Even though you take every precaution to protect your home, there are times when the weather is so fierce that damage does occur. Heavy rainfall can lead to flooding, hail can dent gutters and shatter windows, strong winds can damage roofs and lightning strikes can cause structural damage, explosive surges and even fires. 

Such weather events can be disastrous for homeowners, says Carl Coetzee, CEO of BetterBond, so make sure you have adequate home insurance in place to cover you. Check your insurance policy so that you understand what you’re covered for, and make sure that, like with BetterSure’s Homeowners Cover, your insurer will provide support in times of crisis, with an expert team of professionals like plumbers and electricians on speed dial if your home has been damaged.

“Your home is probably your most expensive investment and most valuable asset, so you have to make sure you’re insured correctly,” says Coetzee.

Check with your car insurer concerning cover 

From a car insurance perspective, not every policyholder can claim for extreme weather conditions from their vehicle insurer. Head of MiWay Blink, Christiaan Steyn says, “While not all insurance policies provide cover against natural disasters, comprehensive insurance cover offers the widest cover which includes cover against theft and hijacking, damages due to an accident, fire or explosion and natural disasters. However, this type of cover is optional and only applies if the policyholder has chosen comprehensive cover – which comes at a higher cost.”

Steyn advises residents of the Garden Route, and owners of cars in general, to check with their insurers concerning cover against natural disasters, so that they know in advance whether they would be covered in the event of flood damage to a vehicle.
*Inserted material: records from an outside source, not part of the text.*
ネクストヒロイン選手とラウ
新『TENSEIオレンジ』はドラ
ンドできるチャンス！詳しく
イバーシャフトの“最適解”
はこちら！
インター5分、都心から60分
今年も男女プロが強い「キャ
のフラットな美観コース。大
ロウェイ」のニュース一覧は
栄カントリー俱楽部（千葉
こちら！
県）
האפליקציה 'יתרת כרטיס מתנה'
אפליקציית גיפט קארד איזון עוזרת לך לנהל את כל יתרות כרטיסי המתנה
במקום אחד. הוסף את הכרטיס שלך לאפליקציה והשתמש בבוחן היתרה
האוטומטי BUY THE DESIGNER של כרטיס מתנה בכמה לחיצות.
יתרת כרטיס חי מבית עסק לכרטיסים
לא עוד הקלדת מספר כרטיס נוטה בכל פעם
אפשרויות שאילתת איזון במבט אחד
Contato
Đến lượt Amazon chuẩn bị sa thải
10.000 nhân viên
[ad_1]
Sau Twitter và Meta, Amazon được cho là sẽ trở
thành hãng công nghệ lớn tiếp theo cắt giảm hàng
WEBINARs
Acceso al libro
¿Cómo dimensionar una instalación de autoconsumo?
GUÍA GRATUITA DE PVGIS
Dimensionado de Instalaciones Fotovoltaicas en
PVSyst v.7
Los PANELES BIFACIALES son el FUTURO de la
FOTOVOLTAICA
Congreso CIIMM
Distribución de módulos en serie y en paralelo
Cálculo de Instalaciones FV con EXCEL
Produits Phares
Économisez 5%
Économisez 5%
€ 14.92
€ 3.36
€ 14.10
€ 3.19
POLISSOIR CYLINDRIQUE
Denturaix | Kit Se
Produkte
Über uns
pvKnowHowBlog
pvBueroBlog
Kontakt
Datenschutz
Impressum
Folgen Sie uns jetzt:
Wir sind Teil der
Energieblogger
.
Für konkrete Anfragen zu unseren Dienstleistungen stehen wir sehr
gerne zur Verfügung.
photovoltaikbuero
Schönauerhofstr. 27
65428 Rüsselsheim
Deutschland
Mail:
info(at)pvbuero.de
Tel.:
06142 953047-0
This will assist those who are not covered for natural disasters to get the right cover before it is too late.

Even if you don’t live on the Garden Route, do you have all your bases covered when it comes to protecting your property in the event of natural disasters? If not, it’s probably time to get it all in place. Inclement weather can strike at any time – severe storms in the Western Cape in November were not expected.